### [RICHIESTA A]
Quali righe dell'elenco contengono la stringa "Bumbu"? Restituiscile tutte.

### [BRANO DA LEGGERE]
=-=-=-=-=

Culture
Per fare un manager ci vuole un fiore. Parola di Niccolò Branca


Come è possibile dedicarsi seriamente alla ricerca spirituale continuando a vivere una vita attiva? Come si può conciliare il silenzio dell'interiorità con il frastuono dell'azione? Dove è l'equilibrio tra l'anelito alla semplificazione e l'imperiosa richiesta di creare del reddito? Qual è la strada per rinunciare all'ego, senza per questo rinunciare all'Essere? Decidere di assumere la direzione di un'azienda è una scelta compatibile con la pratica della meditazione? Niccolò Branca sostiene che queste domande hanno una risposta concreta e a portata di mano: la soluzione è paradossale, fondere gli opposti dell'equazione mediante lo sviluppo della coscienza e dell'autoconsapevolezza. In Per fare un manager ci vuole un fiore - Come la meditazione ha cambiato me e l’azienda (in libreria per Mondadori), Branca ha il coraggio di sfidare il dogma occidentale del profitto infinito, senza sostituirlo con altri obiettivi utopici di tipo spirituale. In una società complessa come la nostra la sfida sta proprio nel riuscire ad applicare la consapevolezza, sviluppata grazie alla meditazione, per creare sì profitto ma un profitto che abbia come suo fondamento e corollario la felicità e il miglioramento delle condizioni di vita di tutte le persone coinvolte nel processo produttivo.

=-=-=-=-=

Dati testuali estratti dalle pagine:
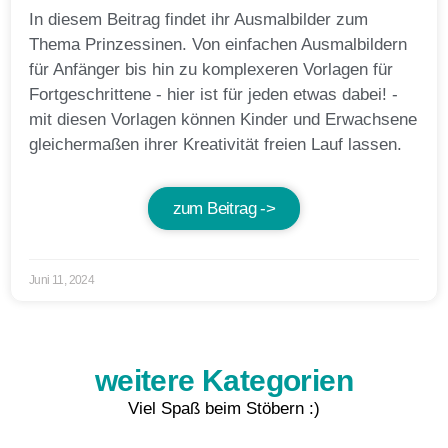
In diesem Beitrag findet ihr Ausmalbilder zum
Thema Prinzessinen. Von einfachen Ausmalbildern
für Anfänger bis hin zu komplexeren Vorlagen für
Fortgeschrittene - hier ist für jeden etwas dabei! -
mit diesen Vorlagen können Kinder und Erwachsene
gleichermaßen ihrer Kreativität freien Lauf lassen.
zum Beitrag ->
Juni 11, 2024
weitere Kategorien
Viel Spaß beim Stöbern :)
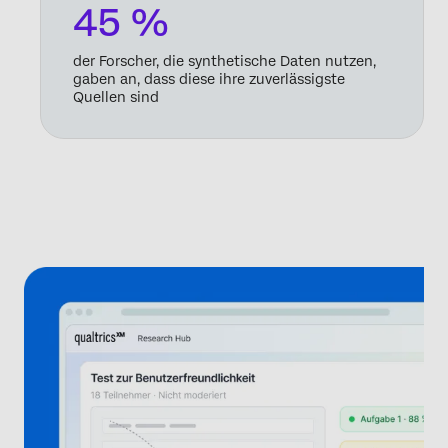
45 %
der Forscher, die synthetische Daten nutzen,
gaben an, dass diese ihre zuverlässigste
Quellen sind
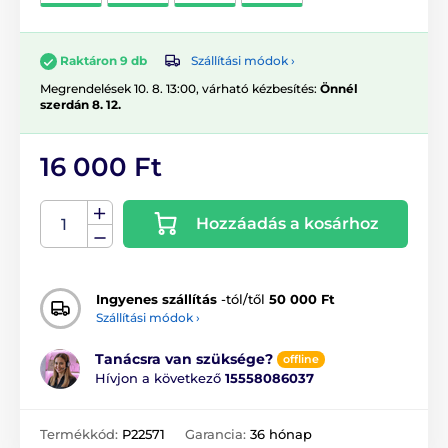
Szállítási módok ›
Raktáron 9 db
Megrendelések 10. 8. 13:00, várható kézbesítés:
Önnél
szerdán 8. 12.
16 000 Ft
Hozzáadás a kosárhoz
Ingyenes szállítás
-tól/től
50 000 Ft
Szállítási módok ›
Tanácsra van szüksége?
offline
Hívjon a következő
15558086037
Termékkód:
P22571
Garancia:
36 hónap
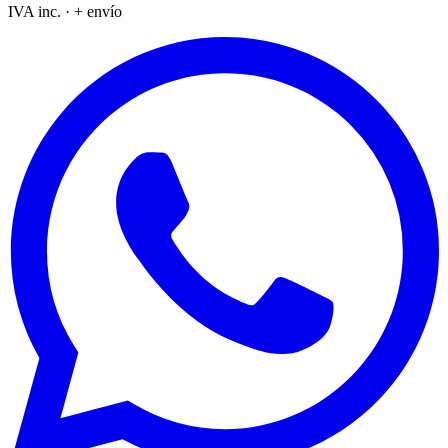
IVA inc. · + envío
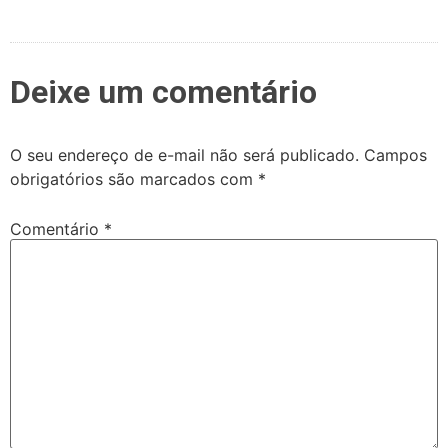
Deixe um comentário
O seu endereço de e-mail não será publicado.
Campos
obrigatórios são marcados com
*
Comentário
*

=-=-=-=-=

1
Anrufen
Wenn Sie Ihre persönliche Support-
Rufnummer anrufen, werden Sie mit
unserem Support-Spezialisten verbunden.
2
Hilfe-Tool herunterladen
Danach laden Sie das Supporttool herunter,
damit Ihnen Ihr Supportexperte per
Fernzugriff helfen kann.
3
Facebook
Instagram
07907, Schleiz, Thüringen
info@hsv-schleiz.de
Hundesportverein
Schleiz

=-=-=-=-=

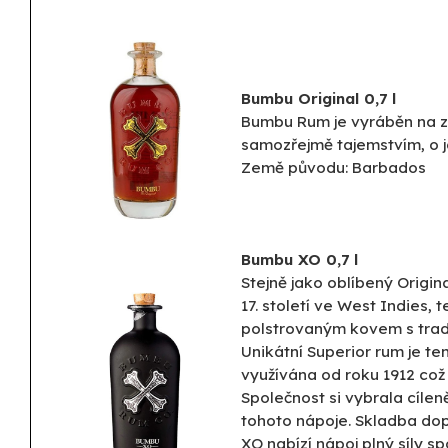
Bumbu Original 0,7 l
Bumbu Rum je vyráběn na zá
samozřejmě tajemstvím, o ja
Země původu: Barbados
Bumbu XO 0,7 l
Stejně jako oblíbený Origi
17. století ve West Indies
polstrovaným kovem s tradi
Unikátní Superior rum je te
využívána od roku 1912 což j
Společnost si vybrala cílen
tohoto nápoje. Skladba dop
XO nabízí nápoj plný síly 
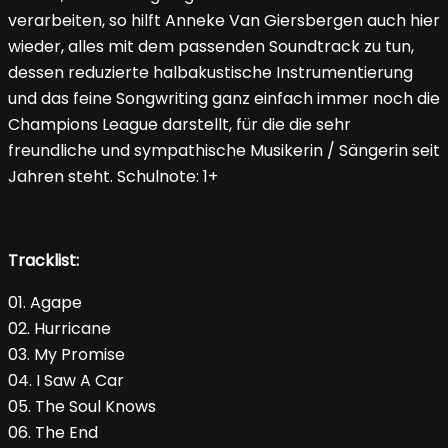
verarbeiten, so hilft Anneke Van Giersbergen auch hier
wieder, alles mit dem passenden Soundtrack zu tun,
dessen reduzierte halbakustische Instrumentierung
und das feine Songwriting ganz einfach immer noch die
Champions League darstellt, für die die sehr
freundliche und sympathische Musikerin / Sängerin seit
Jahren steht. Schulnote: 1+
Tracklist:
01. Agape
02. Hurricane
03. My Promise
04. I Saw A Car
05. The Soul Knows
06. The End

=-=-=-=-=

### [RICHIESTA B]
Nel brano sul libro di Niccolò Branca, in che modo la meditazione permette di conciliare la creazione di profitto con il benessere delle persone?

### [LA TUA SOLUZIONE A]
Bumbu Original 0,7 l
Bumbu Rum je vyráběn na zá
Bumbu XO 0,7 l

### [LA TUA SOLUZIONE B]
La meditazione sviluppa la consapevolezza. Secondo il brano, applicandola si può creare un profitto che abbia come fondamento e corollario la felicità e il miglioramento delle condizioni di vita di tutte le persone coinvolte nel processo produttivo. Così si fondono gli opposti dell'equazione attraverso lo sviluppo della coscienza e dell'autoconsapevolezza.